Texas A&M graduate students’ vision for the future of outpatient healthcare delivery earned first place in a Feb. 19 American Institute of Architecture design contest in Houston.
The students competed against counterparts from five other Texas universities at a healthcare seminar held at the Texas Medical Center by AIA Houston Chapter’s [Committee on Architecture for Health] (https://aiahouston.org/v/site-home/Committee-On-Architecture-for-Health/3f/) .
Students were asked to create a design that responds to increased demand for primary care resulting from the Patient Protection and Affordable Care Act, a trend that has healthcare providers reimagining they way they provide care.
With guidance from faculty adviser Kirk Hamilton, interim director of the [Center for Health Systems and Design] (http://chsd.arch.tamu.edu/) , and professional adviser Fernando Rodrigues, health and wellness director at [Gensler] (http://www.gensler.com/) , Texas A&M students created a mixed-use design for a 14-acre site at the southern edge of a proposed [University of Texas at Austin Medical District] (http://downtownaustinblog.org/2013/07/24/this-is-biggest-transformation-facing-downtown-austin/) — the current location of University Medical Center Brackenridge.

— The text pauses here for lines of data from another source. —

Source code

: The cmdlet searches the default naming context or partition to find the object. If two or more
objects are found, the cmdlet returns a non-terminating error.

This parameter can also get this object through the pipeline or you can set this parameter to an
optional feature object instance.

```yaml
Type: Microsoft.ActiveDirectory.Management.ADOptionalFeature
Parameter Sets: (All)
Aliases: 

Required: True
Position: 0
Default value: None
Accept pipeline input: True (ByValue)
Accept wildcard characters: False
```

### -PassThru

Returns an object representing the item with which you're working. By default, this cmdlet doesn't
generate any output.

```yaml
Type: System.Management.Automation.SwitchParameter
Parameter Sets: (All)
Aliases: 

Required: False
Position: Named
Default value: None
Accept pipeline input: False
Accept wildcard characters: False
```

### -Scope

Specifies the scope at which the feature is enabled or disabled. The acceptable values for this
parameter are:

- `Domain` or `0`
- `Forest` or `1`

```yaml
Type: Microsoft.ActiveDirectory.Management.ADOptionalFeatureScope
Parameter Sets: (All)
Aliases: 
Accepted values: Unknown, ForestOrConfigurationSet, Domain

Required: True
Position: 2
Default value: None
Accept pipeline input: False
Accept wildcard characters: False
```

The student’s solution incorporates a primary care clinic, commercial and residential space, a wellness center for healthcare education, hotel and a parking garage.
Their design’s signature feature is a series of wide pedestrian plazas and walkways providing ample connectivity between the primary care clinic, retail health facility and wellness center. Students included residential, recreational and small business spaces on the site, all of which are connected by pedestrian spaces.
“Before I first met with the team, they had already determined that connectivity was the ‘name of the game,’” said Rodrigues.
The design allows room for the pedestrian areas, in part, by removing the main Brackenridge building, but retains the hospital’s ancillary buildings for healthcare, commercial and other uses.
The students’ design incorporates wide swaths of pedestrian space that bridge busy downtown streets, providing safe, convenient access other nearby destinations, including a park and the eastern edge of the Texas Capitol complex, half a mile away.
“The team excelled with a convincing solution and a great presentation,” said Rodrigues.
Team members included Arsalan Gharaveis, the team’s leader and a [Ph.D. Architecture] (http://dept.arch.tamu.edu/graduate/phd/) student, Bardia Jahangiri, a [Master of Science in Construction Management] (http://cosc.arch.tamu.edu/graduate/) student, Shaghayegh Taheri, Tian Wang and Qianqian Zhang, [Master of Architecture] (http://dept.arch.tamu.edu/graduate/master-architecture/) students.
“It was a terrific experience,” said Gharaveis. “I was delighted to be part of the team, and professor Hamilton helped a lot with the project.”
The team cooperated well, said Zhang, resulting in a strong effort.
A second first place award was presented to the student design team from the University of Houston. Students from Rice University earned an honorable mention.